*** Opening DATA TO PROCESS ***

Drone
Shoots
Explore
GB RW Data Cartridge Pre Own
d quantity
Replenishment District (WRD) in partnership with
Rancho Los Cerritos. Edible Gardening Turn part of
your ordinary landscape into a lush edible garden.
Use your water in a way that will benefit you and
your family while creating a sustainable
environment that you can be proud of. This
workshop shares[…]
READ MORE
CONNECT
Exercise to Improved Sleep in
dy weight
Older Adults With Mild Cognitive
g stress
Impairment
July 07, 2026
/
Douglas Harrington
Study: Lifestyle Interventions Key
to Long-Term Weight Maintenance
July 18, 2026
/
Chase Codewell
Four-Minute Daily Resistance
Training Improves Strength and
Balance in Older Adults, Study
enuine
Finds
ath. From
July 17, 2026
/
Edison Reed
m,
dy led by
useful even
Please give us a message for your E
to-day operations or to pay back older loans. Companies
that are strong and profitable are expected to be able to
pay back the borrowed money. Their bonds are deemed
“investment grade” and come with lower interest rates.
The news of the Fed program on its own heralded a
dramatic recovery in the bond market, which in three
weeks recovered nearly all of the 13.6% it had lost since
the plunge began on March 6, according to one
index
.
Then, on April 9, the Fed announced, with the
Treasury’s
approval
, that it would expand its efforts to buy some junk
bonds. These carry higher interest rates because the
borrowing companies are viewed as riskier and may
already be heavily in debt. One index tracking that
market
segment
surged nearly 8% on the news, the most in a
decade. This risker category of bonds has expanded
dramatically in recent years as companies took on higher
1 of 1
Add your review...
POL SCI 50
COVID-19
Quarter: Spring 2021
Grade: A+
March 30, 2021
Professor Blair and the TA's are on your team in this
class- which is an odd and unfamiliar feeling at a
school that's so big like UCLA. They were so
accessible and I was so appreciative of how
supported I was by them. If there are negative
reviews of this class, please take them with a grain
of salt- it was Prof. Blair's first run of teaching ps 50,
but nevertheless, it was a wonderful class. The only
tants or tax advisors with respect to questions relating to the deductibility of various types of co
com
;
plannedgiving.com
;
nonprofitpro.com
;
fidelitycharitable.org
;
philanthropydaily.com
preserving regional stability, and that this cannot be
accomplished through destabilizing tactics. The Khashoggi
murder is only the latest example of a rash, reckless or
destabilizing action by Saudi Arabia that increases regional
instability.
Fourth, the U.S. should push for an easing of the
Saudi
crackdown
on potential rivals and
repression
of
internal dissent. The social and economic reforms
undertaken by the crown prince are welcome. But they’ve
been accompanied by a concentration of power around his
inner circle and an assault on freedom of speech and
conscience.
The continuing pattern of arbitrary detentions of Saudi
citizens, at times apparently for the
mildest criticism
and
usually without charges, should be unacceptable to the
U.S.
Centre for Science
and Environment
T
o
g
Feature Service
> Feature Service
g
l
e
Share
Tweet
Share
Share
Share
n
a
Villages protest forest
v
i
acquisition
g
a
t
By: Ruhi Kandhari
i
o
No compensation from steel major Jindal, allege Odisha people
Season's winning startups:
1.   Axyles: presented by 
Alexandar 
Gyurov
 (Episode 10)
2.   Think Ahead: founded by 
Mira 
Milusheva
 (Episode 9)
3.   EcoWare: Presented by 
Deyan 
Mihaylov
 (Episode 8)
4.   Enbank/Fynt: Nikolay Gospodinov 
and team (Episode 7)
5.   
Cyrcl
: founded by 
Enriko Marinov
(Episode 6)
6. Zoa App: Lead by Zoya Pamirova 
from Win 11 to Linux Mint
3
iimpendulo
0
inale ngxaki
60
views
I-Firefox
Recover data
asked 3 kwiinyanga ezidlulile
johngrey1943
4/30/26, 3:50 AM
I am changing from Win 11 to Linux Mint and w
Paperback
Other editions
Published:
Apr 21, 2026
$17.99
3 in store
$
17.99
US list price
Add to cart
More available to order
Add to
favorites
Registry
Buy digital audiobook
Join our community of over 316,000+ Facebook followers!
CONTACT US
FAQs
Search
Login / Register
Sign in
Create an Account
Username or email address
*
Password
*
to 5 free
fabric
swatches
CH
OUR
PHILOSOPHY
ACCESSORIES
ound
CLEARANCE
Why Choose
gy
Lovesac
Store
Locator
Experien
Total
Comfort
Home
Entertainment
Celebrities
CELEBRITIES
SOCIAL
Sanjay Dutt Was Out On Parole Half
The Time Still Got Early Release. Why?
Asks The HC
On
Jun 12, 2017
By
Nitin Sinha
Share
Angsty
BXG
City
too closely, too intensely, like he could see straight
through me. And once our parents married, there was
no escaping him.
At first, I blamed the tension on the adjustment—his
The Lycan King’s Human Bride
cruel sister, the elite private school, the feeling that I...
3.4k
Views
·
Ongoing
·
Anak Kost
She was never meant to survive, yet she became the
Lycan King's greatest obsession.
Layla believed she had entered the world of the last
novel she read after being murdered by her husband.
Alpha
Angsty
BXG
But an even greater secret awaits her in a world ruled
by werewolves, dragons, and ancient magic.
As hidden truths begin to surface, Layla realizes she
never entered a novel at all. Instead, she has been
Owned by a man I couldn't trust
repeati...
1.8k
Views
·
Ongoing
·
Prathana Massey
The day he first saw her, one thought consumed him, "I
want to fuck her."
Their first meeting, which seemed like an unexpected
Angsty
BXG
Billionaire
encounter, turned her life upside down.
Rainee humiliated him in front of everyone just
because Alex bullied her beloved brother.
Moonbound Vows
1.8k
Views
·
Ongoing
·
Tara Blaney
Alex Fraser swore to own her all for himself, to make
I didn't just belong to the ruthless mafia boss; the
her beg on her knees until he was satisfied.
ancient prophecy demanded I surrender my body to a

*** Closing DATA TO PROCESS ***

> YOUR ASSIGNMENT
Put every line of the records above into a numbered list, leaving out any blank lines.

> RESULT OF THE TASK
1. Drone
2. Shoots
3. Explore
4. GB RW Data Cartridge Pre Own
5. d quantity
6. Replenishment District (WRD) in partnership with
7. Rancho Los Cerritos. Edible Gardening Turn part of
8. your ordinary landscape into a lush edible garden.
9. Use your water in a way that will benefit you and
10. your family while creating a sustainable
11. environment that you can be proud of. This
12. workshop shares[…]
13. READ MORE
14. CONNECT
15. Exercise to Improved Sleep in
16. dy weight
17. Older Adults With Mild Cognitive
18. g stress
19. Impairment
20. July 07, 2026
21. /
22. Douglas Harrington
23. Study: Lifestyle Interventions Key
24. to Long-Term Weight Maintenance
25. July 18, 2026
26. /
27. Chase Codewell
28. Four-Minute Daily Resistance
29. Training Improves Strength and
30. Balance in Older Adults, Study
31. enuine
32. Finds
33. ath. From
34. July 17, 2026
35. /
36. Edison Reed
37. m,
38. dy led by
39. useful even
40. Please give us a message for your E
41. to-day operations or to pay back older loans. Companies
42. that are strong and profitable are expected to be able to
43. pay back the borrowed money. Their bonds are deemed
44. “investment grade” and come with lower interest rates.
45. The news of the Fed program on its own heralded a
46. dramatic recovery in the bond market, which in three
47. weeks recovered nearly all of the 13.6% it had lost since
48. the plunge began on March 6, according to one
49. index
50. .
51. Then, on April 9, the Fed announced, with the
52. Treasury’s
53. approval
54. , that it would expand its efforts to buy some junk
55. bonds. These carry higher interest rates because the
56. borrowing companies are viewed as riskier and may
57. already be heavily in debt. One index tracking that
58. market
59. segment
60. surged nearly 8% on the news, the most in a
61. decade. This risker category of bonds has expanded
62. dramatically in recent years as companies took on higher
63. 1 of 1
64. Add your review...
65. POL SCI 50
66. COVID-19
67. Quarter: Spring 2021
68. Grade: A+
69. March 30, 2021
70. Professor Blair and the TA's are on your team in this
71. class- which is an odd and unfamiliar feeling at a
72. school that's so big like UCLA. They were so
73. accessible and I was so appreciative of how
74. supported I was by them. If there are negative
75. reviews of this class, please take them with a grain
76. of salt- it was Prof. Blair's first run of teaching ps 50,
77. but nevertheless, it was a wonderful class. The only
78. tants or tax advisors with respect to questions relating to the deductibility of various types of co
79. com
80. ;
81. plannedgiving.com
82. ;
83. nonprofitpro.com
84. ;
85. fidelitycharitable.org
86. ;
87. philanthropydaily.com
88. preserving regional stability, and that this cannot be
89. accomplished through destabilizing tactics. The Khashoggi
90. murder is only the latest example of a rash, reckless or
91. destabilizing action by Saudi Arabia that increases regional
92. instability.
93. Fourth, the U.S. should push for an easing of the
94. Saudi
95. crackdown
96. on potential rivals and
97. repression
98. of
99. internal dissent. The social and economic reforms
100. undertaken by the crown prince are welcome. But they’ve
101. been accompanied by a concentration of power around his
102. inner circle and an assault on freedom of speech and
103. conscience.
104. The continuing pattern of arbitrary detentions of Saudi
105. citizens, at times apparently for the
106. mildest criticism
107. and
108. usually without charges, should be unacceptable to the
109. U.S.
110. Centre for Science
111. and Environment
112. T
113. o
114. g
115. Feature Service
116. > Feature Service
117. g
118. l
119. e
120. Share
121. Tweet
122. Share
123. Share
124. Share
125. n
126. a
127. Villages protest forest
128. v
129. i
130. acquisition
131. g
132. a
133. t
134. By: Ruhi Kandhari
135. i
136. o
137. No compensation from steel major Jindal, allege Odisha people
138. Season's winning startups:
139. 1.   Axyles: presented by 
140. Alexandar 
141. Gyurov
142.  (Episode 10)
143. 2.   Think Ahead: founded by 
144. Mira 
145. Milusheva
146.  (Episode 9)
147. 3.   EcoWare: Presented by 
148. Deyan 
149. Mihaylov
150.  (Episode 8)
151. 4.   Enbank/Fynt: Nikolay Gospodinov 
152. and team (Episode 7)
153. 5.   
154. Cyrcl
155. : founded by 
156. Enriko Marinov
157. (Episode 6)
158. 6. Zoa App: Lead by Zoya Pamirova 
159. from Win 11 to Linux Mint
160. 3
161. iimpendulo
162. 0
163. inale ngxaki
164. 60
165. views
166. I-Firefox
167. Recover data
168. asked 3 kwiinyanga ezidlulile
169. johngrey1943
170. 4/30/26, 3:50 AM
171. I am changing from Win 11 to Linux Mint and w
172. Paperback
173. Other editions
174. Published:
175. Apr 21, 2026
176. $17.99
177. 3 in store
178. $
179. 17.99
180. US list price
181. Add to cart
182. More available to order
183. Add to
184. favorites
185. Registry
186. Buy digital audiobook
187. Join our community of over 316,000+ Facebook followers!
188. CONTACT US
189. FAQs
190. Search
191. Login / Register
192. Sign in
193. Create an Account
194. Username or email address
195. *
196. Password
197. *
198. to 5 free
199. fabric
200. swatches
201. CH
202. OUR
203. PHILOSOPHY
204. ACCESSORIES
205. ound
206. CLEARANCE
207. Why Choose
208. gy
209. Lovesac
210. Store
211. Locator
212. Experien
213. Total
214. Comfort
215. Home
216. Entertainment
217. Celebrities
218. CELEBRITIES
219. SOCIAL
220. Sanjay Dutt Was Out On Parole Half
221. The Time Still Got Early Release. Why?
222. Asks The HC
223. On
224. Jun 12, 2017
225. By
226. Nitin Sinha
227. Share
228. Angsty
229. BXG
230. City
231. too closely, too intensely, like he could see straight
232. through me. And once our parents married, there was
233. no escaping him.
234. At first, I blamed the tension on the adjustment—his
235. The Lycan King’s Human Bride
236. cruel sister, the elite private school, the feeling that I...
237. 3.4k
238. Views
239. ·
240. Ongoing
241. ·
242. Anak Kost
243. She was never meant to survive, yet she became the
244. Lycan King's greatest obsession.
245. Layla believed she had entered the world of the last
246. novel she read after being murdered by her husband.
247. Alpha
248. Angsty
249. BXG
250. But an even greater secret awaits her in a world ruled
251. by werewolves, dragons, and ancient magic.
252. As hidden truths begin to surface, Layla realizes she
253. never entered a novel at all. Instead, she has been
254. Owned by a man I couldn't trust
255. repeati...
256. 1.8k
257. Views
258. ·
259. Ongoing
260. ·
261. Prathana Massey
262. The day he first saw her, one thought consumed him, "I
263. want to fuck her."
264. Their first meeting, which seemed like an unexpected
265. Angsty
266. BXG
267. Billionaire
268. encounter, turned her life upside down.
269. Rainee humiliated him in front of everyone just
270. because Alex bullied her beloved brother.
271. Moonbound Vows
272. 1.8k
273. Views
274. ·
275. Ongoing
276. ·
277. Tara Blaney
278. Alex Fraser swore to own her all for himself, to make
279. I didn't just belong to the ruthless mafia boss; the
280. her beg on her knees until he was satisfied.
281. ancient prophecy demanded I surrender my body to a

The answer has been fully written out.